Today Etalon Group is a leading player in Russia’s “Golden Triangle” – St Petersburg, Moscow and the greater Moscow area, with a dominant position in the “comfort class” segment. The Company’s strong foothold in these markets is reinforced further by its unique nationwide sales network covering 9 of the 10 wealthiest regions of Russia, and spanning 30 cities in total. The sales network generates up to 30% of Etalon Group’s revenue, and has been an important source of stable demand especially throughout the last crisis.
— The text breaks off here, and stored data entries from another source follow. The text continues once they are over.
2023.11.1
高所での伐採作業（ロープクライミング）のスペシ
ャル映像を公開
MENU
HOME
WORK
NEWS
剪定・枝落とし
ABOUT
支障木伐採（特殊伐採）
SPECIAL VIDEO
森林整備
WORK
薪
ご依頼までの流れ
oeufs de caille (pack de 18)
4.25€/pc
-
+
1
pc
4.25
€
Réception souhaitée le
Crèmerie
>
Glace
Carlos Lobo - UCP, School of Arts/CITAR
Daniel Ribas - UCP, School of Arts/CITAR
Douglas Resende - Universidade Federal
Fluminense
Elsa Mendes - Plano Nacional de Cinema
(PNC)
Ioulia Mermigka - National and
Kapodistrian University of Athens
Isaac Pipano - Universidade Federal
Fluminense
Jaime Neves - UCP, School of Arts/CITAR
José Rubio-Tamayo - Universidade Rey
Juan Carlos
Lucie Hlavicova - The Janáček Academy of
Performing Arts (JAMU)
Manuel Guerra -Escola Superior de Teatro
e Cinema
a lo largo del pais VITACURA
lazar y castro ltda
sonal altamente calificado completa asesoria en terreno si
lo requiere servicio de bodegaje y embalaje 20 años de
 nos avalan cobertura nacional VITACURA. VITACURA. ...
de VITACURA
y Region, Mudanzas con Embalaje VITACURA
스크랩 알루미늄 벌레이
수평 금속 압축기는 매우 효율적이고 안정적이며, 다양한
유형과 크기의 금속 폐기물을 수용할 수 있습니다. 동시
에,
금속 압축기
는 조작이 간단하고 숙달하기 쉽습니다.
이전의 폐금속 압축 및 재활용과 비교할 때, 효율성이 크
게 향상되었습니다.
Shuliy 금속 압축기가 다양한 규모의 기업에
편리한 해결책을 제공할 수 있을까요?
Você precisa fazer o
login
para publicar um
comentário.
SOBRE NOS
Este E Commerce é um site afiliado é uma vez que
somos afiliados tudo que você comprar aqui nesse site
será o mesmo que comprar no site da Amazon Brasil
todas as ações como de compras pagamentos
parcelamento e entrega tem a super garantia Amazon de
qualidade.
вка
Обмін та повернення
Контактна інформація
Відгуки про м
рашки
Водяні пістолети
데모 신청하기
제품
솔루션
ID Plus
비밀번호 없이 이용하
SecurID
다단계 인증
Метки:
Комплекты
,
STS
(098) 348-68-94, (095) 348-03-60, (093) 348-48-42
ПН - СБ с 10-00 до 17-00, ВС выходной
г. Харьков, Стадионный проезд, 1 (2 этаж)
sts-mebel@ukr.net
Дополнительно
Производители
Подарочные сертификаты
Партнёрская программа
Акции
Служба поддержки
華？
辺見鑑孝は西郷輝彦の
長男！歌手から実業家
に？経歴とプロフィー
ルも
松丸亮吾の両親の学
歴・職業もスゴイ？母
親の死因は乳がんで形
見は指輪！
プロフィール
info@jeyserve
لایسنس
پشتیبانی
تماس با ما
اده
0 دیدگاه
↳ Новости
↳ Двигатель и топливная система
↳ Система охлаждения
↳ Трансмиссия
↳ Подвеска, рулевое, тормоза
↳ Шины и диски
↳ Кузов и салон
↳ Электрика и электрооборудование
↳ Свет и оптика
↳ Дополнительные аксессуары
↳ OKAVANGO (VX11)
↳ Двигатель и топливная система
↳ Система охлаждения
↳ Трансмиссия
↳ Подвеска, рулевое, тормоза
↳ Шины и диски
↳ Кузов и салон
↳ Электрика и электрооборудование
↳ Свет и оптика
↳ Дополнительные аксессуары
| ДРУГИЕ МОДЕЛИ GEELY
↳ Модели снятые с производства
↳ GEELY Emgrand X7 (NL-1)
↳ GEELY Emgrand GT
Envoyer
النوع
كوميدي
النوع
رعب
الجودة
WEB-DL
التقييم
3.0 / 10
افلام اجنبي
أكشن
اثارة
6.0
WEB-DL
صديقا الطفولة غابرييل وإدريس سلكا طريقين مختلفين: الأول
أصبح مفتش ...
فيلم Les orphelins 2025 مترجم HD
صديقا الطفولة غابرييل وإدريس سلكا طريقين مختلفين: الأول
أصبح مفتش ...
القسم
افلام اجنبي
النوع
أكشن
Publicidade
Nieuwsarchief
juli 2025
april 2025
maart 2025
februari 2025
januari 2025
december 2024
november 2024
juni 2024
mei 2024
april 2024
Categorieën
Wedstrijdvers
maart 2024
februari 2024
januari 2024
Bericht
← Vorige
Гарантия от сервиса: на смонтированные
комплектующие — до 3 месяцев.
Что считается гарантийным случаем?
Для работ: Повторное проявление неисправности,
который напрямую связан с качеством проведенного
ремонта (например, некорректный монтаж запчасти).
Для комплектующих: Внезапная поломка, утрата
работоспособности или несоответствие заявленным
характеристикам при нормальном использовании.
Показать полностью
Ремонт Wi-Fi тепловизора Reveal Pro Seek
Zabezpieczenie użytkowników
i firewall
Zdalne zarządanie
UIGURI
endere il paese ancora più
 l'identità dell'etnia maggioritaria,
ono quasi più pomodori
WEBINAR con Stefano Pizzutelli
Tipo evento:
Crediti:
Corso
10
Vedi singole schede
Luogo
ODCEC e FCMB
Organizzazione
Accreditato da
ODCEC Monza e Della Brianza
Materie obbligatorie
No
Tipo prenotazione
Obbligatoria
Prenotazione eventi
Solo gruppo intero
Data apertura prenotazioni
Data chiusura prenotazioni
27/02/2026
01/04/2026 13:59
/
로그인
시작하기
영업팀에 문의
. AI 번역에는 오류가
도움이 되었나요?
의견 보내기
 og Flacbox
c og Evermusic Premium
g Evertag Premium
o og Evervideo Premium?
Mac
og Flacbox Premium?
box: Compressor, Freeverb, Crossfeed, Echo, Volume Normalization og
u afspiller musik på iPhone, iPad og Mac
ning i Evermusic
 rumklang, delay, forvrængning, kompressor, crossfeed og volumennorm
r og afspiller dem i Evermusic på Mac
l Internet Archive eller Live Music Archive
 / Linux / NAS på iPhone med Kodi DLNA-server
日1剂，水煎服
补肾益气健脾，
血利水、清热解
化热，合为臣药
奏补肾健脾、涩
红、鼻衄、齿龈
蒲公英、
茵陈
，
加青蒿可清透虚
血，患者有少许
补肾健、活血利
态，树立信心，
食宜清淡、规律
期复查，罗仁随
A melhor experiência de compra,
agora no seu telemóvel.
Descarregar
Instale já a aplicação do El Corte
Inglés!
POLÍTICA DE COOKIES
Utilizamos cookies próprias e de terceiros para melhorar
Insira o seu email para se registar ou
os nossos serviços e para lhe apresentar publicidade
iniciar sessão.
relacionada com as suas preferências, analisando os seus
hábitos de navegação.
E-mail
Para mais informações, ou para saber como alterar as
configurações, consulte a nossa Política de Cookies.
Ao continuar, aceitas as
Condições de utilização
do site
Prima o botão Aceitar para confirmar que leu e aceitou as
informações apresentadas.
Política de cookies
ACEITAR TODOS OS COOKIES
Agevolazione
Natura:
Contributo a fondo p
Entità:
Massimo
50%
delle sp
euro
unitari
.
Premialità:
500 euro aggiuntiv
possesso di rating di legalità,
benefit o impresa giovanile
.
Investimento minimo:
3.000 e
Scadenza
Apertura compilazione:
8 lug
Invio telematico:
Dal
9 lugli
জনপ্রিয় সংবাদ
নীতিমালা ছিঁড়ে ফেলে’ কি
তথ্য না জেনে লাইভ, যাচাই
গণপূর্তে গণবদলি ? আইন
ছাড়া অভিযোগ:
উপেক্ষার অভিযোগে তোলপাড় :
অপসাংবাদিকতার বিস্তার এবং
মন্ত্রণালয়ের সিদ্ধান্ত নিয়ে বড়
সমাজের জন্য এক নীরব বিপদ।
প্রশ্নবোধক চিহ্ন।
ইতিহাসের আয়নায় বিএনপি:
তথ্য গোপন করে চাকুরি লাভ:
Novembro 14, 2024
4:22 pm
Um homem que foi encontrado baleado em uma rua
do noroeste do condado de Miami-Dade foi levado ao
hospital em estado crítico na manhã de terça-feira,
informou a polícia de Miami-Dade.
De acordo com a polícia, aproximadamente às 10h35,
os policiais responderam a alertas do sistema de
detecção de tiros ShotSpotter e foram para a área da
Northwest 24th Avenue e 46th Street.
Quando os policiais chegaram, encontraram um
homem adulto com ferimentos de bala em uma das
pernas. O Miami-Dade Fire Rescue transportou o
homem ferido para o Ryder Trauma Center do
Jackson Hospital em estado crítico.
Etalon Group is one of the only truly vertically integrated businesses in the Russian real estate sector. The Company does everything from acquiring land to sales and cash collections from its customers, which enables it to maximise margins throughout the value chain, and reduces exposure to cost inflation from external service providers. Etalon Group is a company of scale, with a total of 40 business units that employ over 4,000 people, two strong management companies, five general contractors, 16 subcontractors, a crane company, a brick factory and a nationwide sales network.

Etalon Group’s strong financial position is driven by its effective pre-sales business model. The Company aims to pre-sell 70-90% of all residential space before a building is delivered. It also targets an average down payment of 50%. This allows Etalon Group to finance the construction process using primarily money from customers, as opposed to using the loans or funding from shareholders.

In addition to homebuilding, Etalon Group’s long history and superior quality offering has helped it to become a trusted industrial construction partner for clients like General Motors, Toyota, Ford Motors, Bosch, Siemens, Nissan, Suzuki and Gazprom in northwest Russia.

Since 20 April 2011, Etalon Group Limited has had its GDRs traded on the Main Market of the London Stock Exchange.

Operational and Financial Highlights

As of 31 December 2011, Etalon Group’s portfolio comprised 31 projects, with a total of 3.25 million sqm of unsold net sellable area ("NSA") in the St. Petersburg and Moscow Metropolitan Areas. Jones Lang LaSalle valued this portfolio at USD 1,714 million, a 20% increase in the market value from YE 2010.

For the year ended 31 December 2011, Etalon Group’s new contract sales totalled 270,012 sqm, or RUR 18,306 million. Deliveries in 2011 totalled 328 thousand sqm.

The Company recorded revenues of RUB 22.7 billion (USD 774 million) and EBITDA of RUB 8.2 billion (USD 279 million), with an EBITDA margin of 36% for the year ended 31 December 2011, making it one of the most profitable players in the sector.

Etalon Group’s net cash position at 31 December 2011 was USD 167 million, leaving it well positioned to fund continued dynamic growth.